Poème chinois: Nostalgie et Nouvel An

L’Empereur envoie Xue Daoheng (薛道衡) en mission dans le Sud, peu avant le Nouvel An. Les festivités passent, et vient le septième jour, qui est le jour de l’homme (人日节).

Un poème du 问礼俗 sur la création du monde parle en ces mots du jour de l’homme:

Jour de l’An: le poulet,
Deuxième jour: le chien,
Troisième jour: le cochon,
Quatrième jour: le mouton,
Cinquième jour: le boeuf,
Sixième jour: le cheval,
Septième jour: l’homme.

Le jour de l’An, dessin du poulet sur la porte
Le septième jour, image de l’homme sur la tenture.

Le septième jour est celui où furent créés les dix mille êtres. C’est celui où soudain Xue Daoheng est envahi de nostalgie.
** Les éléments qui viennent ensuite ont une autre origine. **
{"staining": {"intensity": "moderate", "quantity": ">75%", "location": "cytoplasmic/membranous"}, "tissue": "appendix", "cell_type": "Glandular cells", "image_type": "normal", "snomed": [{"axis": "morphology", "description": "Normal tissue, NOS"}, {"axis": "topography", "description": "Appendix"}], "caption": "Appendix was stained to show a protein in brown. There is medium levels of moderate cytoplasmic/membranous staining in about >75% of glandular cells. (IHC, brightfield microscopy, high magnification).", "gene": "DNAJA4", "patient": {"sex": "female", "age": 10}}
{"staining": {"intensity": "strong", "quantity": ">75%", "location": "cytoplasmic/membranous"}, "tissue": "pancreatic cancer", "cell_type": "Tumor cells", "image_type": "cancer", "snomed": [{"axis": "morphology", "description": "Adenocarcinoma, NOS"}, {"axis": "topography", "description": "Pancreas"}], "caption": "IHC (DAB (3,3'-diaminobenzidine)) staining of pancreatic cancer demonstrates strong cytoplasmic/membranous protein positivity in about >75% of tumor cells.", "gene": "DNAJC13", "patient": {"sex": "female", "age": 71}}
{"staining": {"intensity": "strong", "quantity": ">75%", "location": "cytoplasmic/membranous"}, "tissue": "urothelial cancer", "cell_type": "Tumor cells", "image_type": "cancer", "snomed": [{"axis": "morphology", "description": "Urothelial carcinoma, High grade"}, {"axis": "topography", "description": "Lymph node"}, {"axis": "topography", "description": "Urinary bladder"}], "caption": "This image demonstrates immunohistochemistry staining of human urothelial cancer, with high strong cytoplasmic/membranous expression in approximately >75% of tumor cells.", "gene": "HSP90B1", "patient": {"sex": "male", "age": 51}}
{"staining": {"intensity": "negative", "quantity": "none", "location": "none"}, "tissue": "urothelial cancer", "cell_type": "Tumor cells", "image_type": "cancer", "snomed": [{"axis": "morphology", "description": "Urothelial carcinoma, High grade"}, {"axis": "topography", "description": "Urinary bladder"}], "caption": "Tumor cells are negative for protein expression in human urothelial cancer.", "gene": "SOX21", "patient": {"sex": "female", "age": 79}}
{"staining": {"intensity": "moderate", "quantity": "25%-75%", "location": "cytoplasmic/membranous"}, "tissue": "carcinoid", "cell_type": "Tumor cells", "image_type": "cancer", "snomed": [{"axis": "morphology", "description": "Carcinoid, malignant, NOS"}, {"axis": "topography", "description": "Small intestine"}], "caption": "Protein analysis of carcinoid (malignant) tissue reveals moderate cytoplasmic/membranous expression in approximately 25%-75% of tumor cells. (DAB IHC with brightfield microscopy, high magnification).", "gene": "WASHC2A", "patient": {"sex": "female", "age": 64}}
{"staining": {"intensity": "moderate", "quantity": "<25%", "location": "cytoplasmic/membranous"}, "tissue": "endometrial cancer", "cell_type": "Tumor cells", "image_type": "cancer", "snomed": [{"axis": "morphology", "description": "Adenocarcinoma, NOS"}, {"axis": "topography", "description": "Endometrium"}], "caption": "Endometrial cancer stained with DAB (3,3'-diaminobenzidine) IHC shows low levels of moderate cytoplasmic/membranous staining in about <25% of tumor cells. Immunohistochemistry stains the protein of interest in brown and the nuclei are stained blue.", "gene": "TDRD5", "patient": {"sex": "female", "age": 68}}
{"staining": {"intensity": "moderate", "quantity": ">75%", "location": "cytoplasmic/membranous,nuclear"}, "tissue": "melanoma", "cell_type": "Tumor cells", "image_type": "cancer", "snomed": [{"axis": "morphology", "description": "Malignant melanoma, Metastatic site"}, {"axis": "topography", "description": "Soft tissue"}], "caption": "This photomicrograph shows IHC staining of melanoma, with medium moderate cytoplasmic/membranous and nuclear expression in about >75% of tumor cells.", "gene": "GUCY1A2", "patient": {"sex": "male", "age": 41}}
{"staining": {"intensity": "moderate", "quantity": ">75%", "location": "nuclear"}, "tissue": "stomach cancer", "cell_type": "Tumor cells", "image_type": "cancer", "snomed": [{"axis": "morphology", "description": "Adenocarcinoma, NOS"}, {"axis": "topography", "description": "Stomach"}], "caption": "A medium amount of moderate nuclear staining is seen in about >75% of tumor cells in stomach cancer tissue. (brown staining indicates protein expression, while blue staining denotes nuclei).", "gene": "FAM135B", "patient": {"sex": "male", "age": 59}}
Il était loin de chez lui avant le Nouvel An, il est loin de chez lui après le Nouvel An: deux années déjà.

Il écrit ce poème, auquel je fais suivre explication et traduction.

人日思归

入春才七日
离家已二年
人归落雁后
思发在花前

Explication vers à vers:

人日 – 思归
rén rì – sī guī
Jour de l’homme – nostalgie

入春 – 才 – 七日
rù chūn – cái – qī rì
entrer dans le printemps – seulement – sept jours
离家 – 已 – 二年
lí jiā – yǐ – èr nián
être loin de sa famille – déjà – deux années
人归 – 落雁后
rén guī – luò yàn hòu
homme rentrer chez lui – après le départ (la migration vers le Nord) des oies sauvages
思发 – 在花前
sī fā – zài huā qián
réfléchir – avant l’éclosion des fleurs

En voici enfin une traduction:

Nostalgie de Nouvel An

Sept jours seulement que le printemps est là
Et déjà deux années que je passe loin des miens
Les oies sauvages partiront avant moi
Je réfléchis – les fleurs n’ont pas éclos.